*What you are asked to do*.
The answer is the exact text of every line from the one that contains "2. blue bin" to the final line of the entries below, with pictures left out.

*Exercise data*.
========

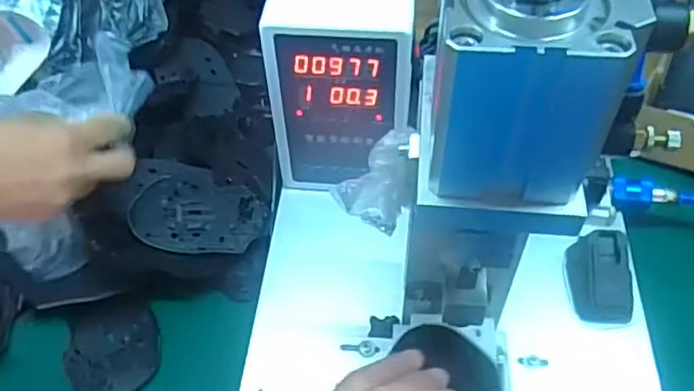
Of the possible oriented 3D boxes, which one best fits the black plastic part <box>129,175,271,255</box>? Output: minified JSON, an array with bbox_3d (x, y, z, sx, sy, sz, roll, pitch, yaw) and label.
[{"bbox_3d":[-0.125,0.018,0.540,0.110,0.006,0.078,14,51,-9],"label":"black plastic part"}]

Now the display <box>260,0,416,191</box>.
[{"bbox_3d":[-0.009,-0.078,0.515,0.101,0.187,0.047,4,51,5],"label":"display"}]

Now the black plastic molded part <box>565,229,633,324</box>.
[{"bbox_3d":[0.194,0.063,0.483,0.043,0.044,0.063,1,50,3],"label":"black plastic molded part"}]

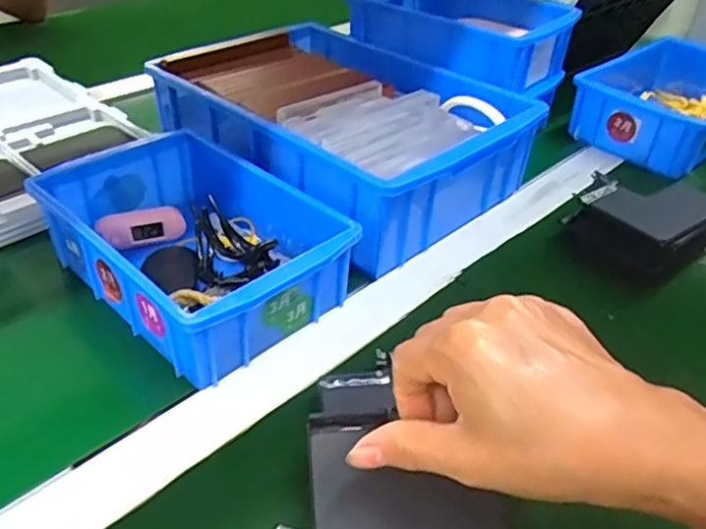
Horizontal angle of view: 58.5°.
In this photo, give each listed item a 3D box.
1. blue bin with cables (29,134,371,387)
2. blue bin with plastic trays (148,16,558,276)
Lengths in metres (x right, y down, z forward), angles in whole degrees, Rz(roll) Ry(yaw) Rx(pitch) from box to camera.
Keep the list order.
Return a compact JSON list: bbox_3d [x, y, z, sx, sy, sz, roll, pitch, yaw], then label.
[{"bbox_3d":[-0.106,-0.016,0.419,0.190,0.061,0.127,32,45,32],"label":"blue bin with cables"},{"bbox_3d":[-0.016,-0.121,0.544,0.198,0.079,0.297,-29,48,-36],"label":"blue bin with plastic trays"}]

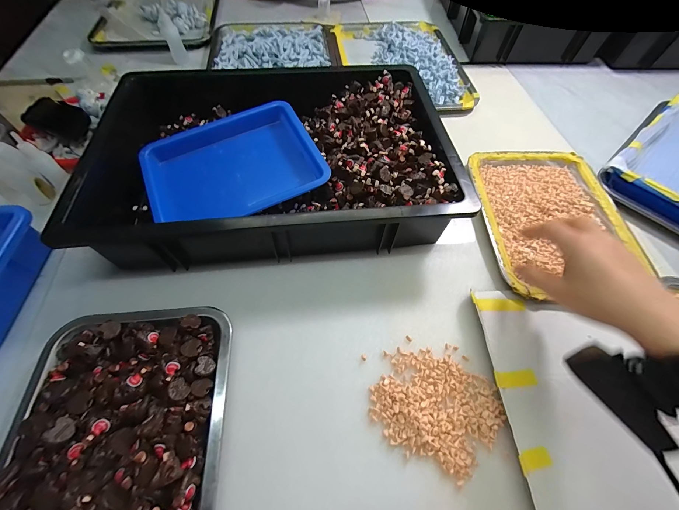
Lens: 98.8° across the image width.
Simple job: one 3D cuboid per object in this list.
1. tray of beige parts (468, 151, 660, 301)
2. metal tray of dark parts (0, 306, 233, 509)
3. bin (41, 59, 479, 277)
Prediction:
[{"bbox_3d":[0.300,-0.060,0.418,0.196,0.019,0.250,-2,59,-2],"label":"tray of beige parts"},{"bbox_3d":[-0.194,0.171,0.251,0.179,0.049,0.251,-4,58,-4],"label":"metal tray of dark parts"},{"bbox_3d":[-0.083,-0.141,0.411,0.445,0.094,0.323,-5,58,-4],"label":"bin"}]

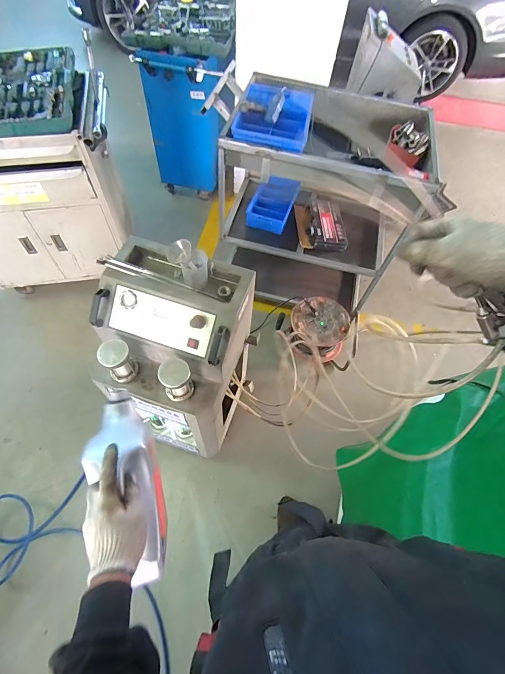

========

*Reply*.
2. blue bin with plastic trays (148,16,558,276)
Lengths in metres (x right, y down, z forward), angles in whole degrees, Rz(roll) Ry(yaw) Rx(pitch) from box to camera.
Keep the list order.
Return a compact JSON list: bbox_3d [x, y, z, sx, sy, sz, roll, pitch, yaw], then label.
[{"bbox_3d":[-0.106,-0.016,0.419,0.190,0.061,0.127,32,45,32],"label":"blue bin with cables"},{"bbox_3d":[-0.016,-0.121,0.544,0.198,0.079,0.297,-29,48,-36],"label":"blue bin with plastic trays"}]

Lens: 98.8° across the image width.
Simple job: one 3D cuboid per object in this list.
1. tray of beige parts (468, 151, 660, 301)
2. metal tray of dark parts (0, 306, 233, 509)
3. bin (41, 59, 479, 277)
Prediction:
[{"bbox_3d":[0.300,-0.060,0.418,0.196,0.019,0.250,-2,59,-2],"label":"tray of beige parts"},{"bbox_3d":[-0.194,0.171,0.251,0.179,0.049,0.251,-4,58,-4],"label":"metal tray of dark parts"},{"bbox_3d":[-0.083,-0.141,0.411,0.445,0.094,0.323,-5,58,-4],"label":"bin"}]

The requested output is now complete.